Tuttavia, come osserva Ezio Vaccari nel suo saggio Tecnologia, tecniche e…, è necessario distinguere tra tecniche e tecnologia. Secondo Tolkien, infatti, la seconda è la forma degenerata delle prime. Di fatto, le tecniche possono essere “buone” o “cattive” a seconda dell’uso che se ne fa. Se alcuni popoli, come visto, le utilizzano erroneamente, ce ne sono anche altri nella Terra di Mezzo, capaci di gestirle a dovere. È questo il caso degli hobbit, i mezzuomini abitanti della Contea (the Shire), una realtà contadina che non a caso ricorda il territorio “quasi rurale” dello Warwickshire nel quale Tolkien è cresciuto. La vita nella Contea è semplice e i suoi abitanti: «non capiscono e non amano macchinari più complessi del soffietto del fabbro, del mulino ad acqua o del telaio a mano, quantunque abilissimi nel maneggiare attrezzi di ogni tipo».
La Contea, così come altri regni umani tra cui quello dei “signori dei cavalli” di Rohan, incarna quella che si può definire, usando la terminologia del filosofo Arne Naess, ecologia superficiale.

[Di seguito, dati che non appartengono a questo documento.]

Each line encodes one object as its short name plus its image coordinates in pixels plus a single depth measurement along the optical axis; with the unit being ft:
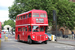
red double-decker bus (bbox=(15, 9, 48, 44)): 75.36
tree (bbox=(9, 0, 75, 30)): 135.54
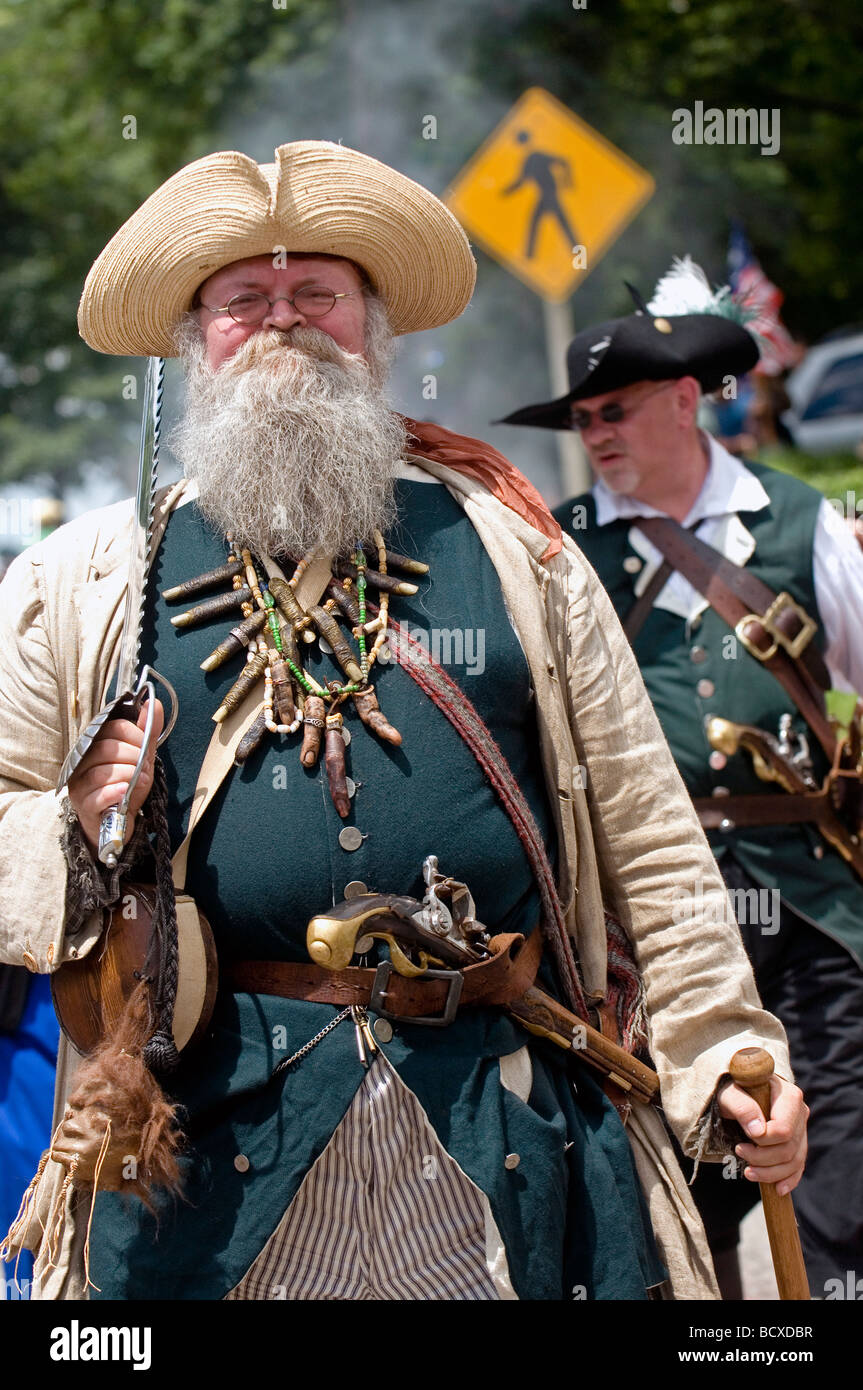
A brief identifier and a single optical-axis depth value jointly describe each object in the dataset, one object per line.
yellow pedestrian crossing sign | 8.14
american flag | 5.25
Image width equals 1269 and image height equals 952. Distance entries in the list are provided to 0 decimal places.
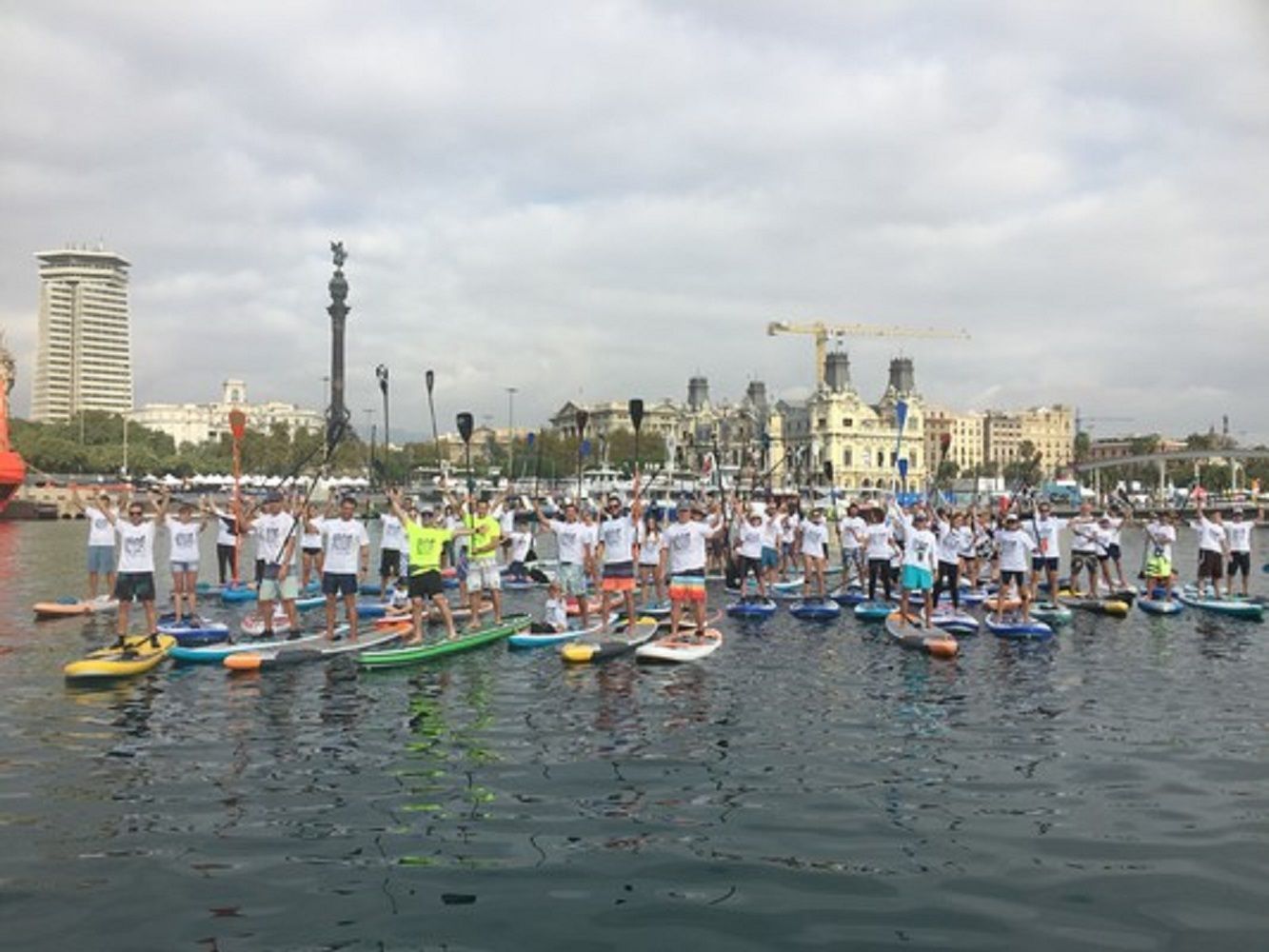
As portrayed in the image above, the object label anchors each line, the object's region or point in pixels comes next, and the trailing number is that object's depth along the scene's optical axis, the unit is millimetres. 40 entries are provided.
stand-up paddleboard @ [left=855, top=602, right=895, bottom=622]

Di fatto, gli hobbit rispettano completamente il mondo naturale e i suoi equilibri, perché sanno che esso è la loro casa. Ma nella Terra di Mezzo c’è di più. Ci sono infatti diversi personaggi e popolazioni che rispettano la Natura, non per un tornaconto personale, ma perché la considerano come un bene in sé, un soggetto con cui dialogare e non un semplice oggetto da preservare. Questa visione è quella che Naess chiamerebbe ecologia profonda. Gli elfi dei boschi, l’enigmatico Tom Bombadil e il mago Radagast sono tutti portatori di questo legame profondo con la terra, i fiumi, gli alberi. Ma c’è ancora di più, perché nella realtà tolkieniana la natura prende letteralmente vita, manifestandosi come un vero e proprio soggetto. È questo il caso del Vecchio Uomo Salice, i fiumi e le montagne che si animano, le aquile che comunicano e salvano prontamente Gandalf e soprattutto gli Ent, i pastori degli alberi, prima vittime della degenerazione di Isengard e poi artefici della sua disfatta.

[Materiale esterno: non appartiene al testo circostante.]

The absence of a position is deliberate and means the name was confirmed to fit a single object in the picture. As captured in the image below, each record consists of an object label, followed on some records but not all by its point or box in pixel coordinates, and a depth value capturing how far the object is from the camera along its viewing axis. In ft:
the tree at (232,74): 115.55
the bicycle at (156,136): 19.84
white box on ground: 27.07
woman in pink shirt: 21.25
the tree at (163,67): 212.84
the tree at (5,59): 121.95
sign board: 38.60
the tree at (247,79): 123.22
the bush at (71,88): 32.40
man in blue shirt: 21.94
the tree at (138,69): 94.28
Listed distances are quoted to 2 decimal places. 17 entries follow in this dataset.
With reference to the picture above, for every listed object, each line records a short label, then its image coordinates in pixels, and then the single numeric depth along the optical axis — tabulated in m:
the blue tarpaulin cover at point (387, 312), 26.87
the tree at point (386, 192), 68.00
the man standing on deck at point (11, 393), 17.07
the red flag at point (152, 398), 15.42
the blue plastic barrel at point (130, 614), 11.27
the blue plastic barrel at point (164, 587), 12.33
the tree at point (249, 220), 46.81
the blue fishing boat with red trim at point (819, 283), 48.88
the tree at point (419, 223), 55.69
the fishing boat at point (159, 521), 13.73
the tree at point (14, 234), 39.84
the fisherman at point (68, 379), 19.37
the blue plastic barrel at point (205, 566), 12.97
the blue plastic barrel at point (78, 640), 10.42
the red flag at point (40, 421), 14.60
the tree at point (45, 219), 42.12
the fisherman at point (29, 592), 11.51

Insomma, ne Il signore degli anelli ritroviamo atteggiamenti differenti nei confronti della Natura, che sembrano andare però nella stessa direzione: quella della condanna di un mondo industriale, progressista e degenerato, che ha perso ogni forma di equilibrio e di connessione tra le differenti forme di vita. Del resto, Tolkien, molto critico nei confronti della società moderna, era un uomo semplice così tanto paragonabile ad una razza da lui stesso creata, come ammette in una delle sue Lettere al figlio Cristopher: «In realtà io sono uno hobbit (in tutto tranne che nella statura). Amo i giardini, gli alberi e le fattorie non meccanizzate; fumo la pipa e apprezzo il buon cibo semplice (non surgelato), ma detesto la cucina francese; mi piacciono, e oso persino indossarli anche in questi giorni cupi, i panciotti ornati. Vado matto per i funghi (raccolti nei campi); ho un senso dell’umorismo molto semplice (che anche i miei critici più entusiasti trovano noioso); vado a letto tardi e mi alzo tardi (quando mi è possibile). Non viaggio molto».